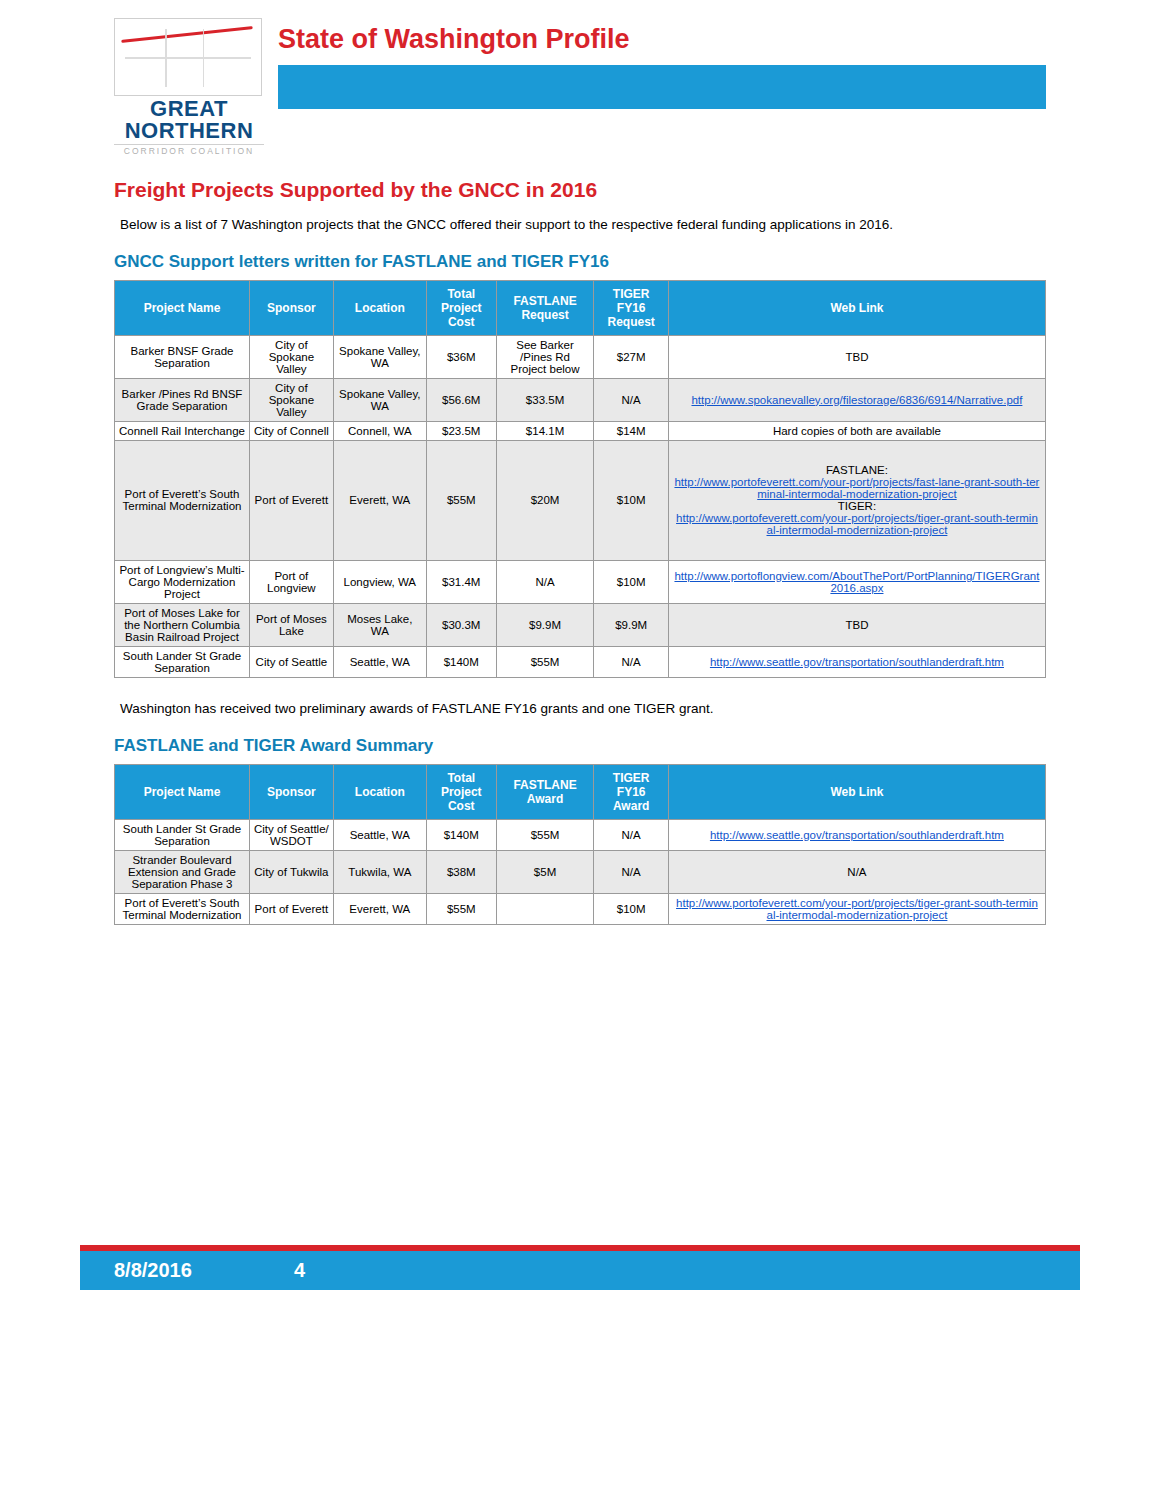GREAT NORTHERN
CORRIDOR COALITION
State of Washington Profile
Freight Projects Supported by the GNCC in 2016
Below is a list of 7 Washington projects that the GNCC offered their support to the respective federal funding applications in 2016.
GNCC Support letters written for FASTLANE and TIGER FY16
| Project Name | Sponsor | Location | Total Project Cost | FASTLANE Request | TIGER FY16 Request | Web Link |
| --- | --- | --- | --- | --- | --- | --- |
| Barker BNSF Grade Separation | City of Spokane Valley | Spokane Valley, WA | $36M | See Barker /Pines Rd Project below | $27M | TBD |
| Barker /Pines Rd BNSF Grade Separation | City of Spokane Valley | Spokane Valley, WA | $56.6M | $33.5M | N/A | http://www.spokanevalley.org/filestorage/6836/6914/Narrative.pdf |
| Connell Rail Interchange | City of Connell | Connell, WA | $23.5M | $14.1M | $14M | Hard copies of both are available |
| Port of Everett’s South Terminal Modernization | Port of Everett | Everett, WA | $55M | $20M | $10M | FASTLANE: http://www.portofeverett.com/your-port/projects/fast-lane-grant-south-terminal-intermodal-modernization-project TIGER: http://www.portofeverett.com/your-port/projects/tiger-grant-south-terminal-intermodal-modernization-project |
| Port of Longview’s Multi-Cargo Modernization Project | Port of Longview | Longview, WA | $31.4M | N/A | $10M | http://www.portoflongview.com/AboutThePort/PortPlanning/TIGERGrant2016.aspx |
| Port of Moses Lake for the Northern Columbia Basin Railroad Project | Port of Moses Lake | Moses Lake, WA | $30.3M | $9.9M | $9.9M | TBD |
| South Lander St Grade Separation | City of Seattle | Seattle, WA | $140M | $55M | N/A | http://www.seattle.gov/transportation/southlanderdraft.htm |
Washington has received two preliminary awards of FASTLANE FY16 grants and one TIGER grant.
FASTLANE and TIGER Award Summary
| Project Name | Sponsor | Location | Total Project Cost | FASTLANE Award | TIGER FY16 Award | Web Link |
| --- | --- | --- | --- | --- | --- | --- |
| South Lander St Grade Separation | City of Seattle/ WSDOT | Seattle, WA | $140M | $55M | N/A | http://www.seattle.gov/transportation/southlanderdraft.htm |
| Strander Boulevard Extension and Grade Separation Phase 3 | City of Tukwila | Tukwila, WA | $38M | $5M | N/A | N/A |
| Port of Everett’s South Terminal Modernization | Port of Everett | Everett, WA | $55M | | $10M | http://www.portofeverett.com/your-port/projects/tiger-grant-south-terminal-intermodal-modernization-project |
8/8/2016 4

---*---

Repeat the data exactly. Pictures should not appear.

GREAT NORTHERN
CORRIDOR COALITION
State of Washington Profile
Freight Projects Supported by the GNCC in 2016
Below is a list of 7 Washington projects that the GNCC offered their support to the respective federal funding applications in 2016.
GNCC Support letters written for FASTLANE and TIGER FY16
| Project Name | Sponsor | Location | Total Project Cost | FASTLANE Request | TIGER FY16 Request | Web Link |
| --- | --- | --- | --- | --- | --- | --- |
| Barker BNSF Grade Separation | City of Spokane Valley | Spokane Valley, WA | $36M | See Barker /Pines Rd Project below | $27M | TBD |
| Barker /Pines Rd BNSF Grade Separation | City of Spokane Valley | Spokane Valley, WA | $56.6M | $33.5M | N/A | http://www.spokanevalley.org/filestorage/6836/6914/Narrative.pdf |
| Connell Rail Interchange | City of Connell | Connell, WA | $23.5M | $14.1M | $14M | Hard copies of both are available |
| Port of Everett’s South Terminal Modernization | Port of Everett | Everett, WA | $55M | $20M | $10M | FASTLANE: http://www.portofeverett.com/your-port/projects/fast-lane-grant-south-terminal-intermodal-modernization-project TIGER: http://www.portofeverett.com/your-port/projects/tiger-grant-south-terminal-intermodal-modernization-project |
| Port of Longview’s Multi-Cargo Modernization Project | Port of Longview | Longview, WA | $31.4M | N/A | $10M | http://www.portoflongview.com/AboutThePort/PortPlanning/TIGERGrant2016.aspx |
| Port of Moses Lake for the Northern Columbia Basin Railroad Project | Port of Moses Lake | Moses Lake, WA | $30.3M | $9.9M | $9.9M | TBD |
| South Lander St Grade Separation | City of Seattle | Seattle, WA | $140M | $55M | N/A | http://www.seattle.gov/transportation/southlanderdraft.htm |
Washington has received two preliminary awards of FASTLANE FY16 grants and one TIGER grant.
FASTLANE and TIGER Award Summary
| Project Name | Sponsor | Location | Total Project Cost | FASTLANE Award | TIGER FY16 Award | Web Link |
| --- | --- | --- | --- | --- | --- | --- |
| South Lander St Grade Separation | City of Seattle/ WSDOT | Seattle, WA | $140M | $55M | N/A | http://www.seattle.gov/transportation/southlanderdraft.htm |
| Strander Boulevard Extension and Grade Separation Phase 3 | City of Tukwila | Tukwila, WA | $38M | $5M | N/A | N/A |
| Port of Everett’s South Terminal Modernization | Port of Everett | Everett, WA | $55M | | $10M | http://www.portofeverett.com/your-port/projects/tiger-grant-south-terminal-intermodal-modernization-project |
8/8/2016 4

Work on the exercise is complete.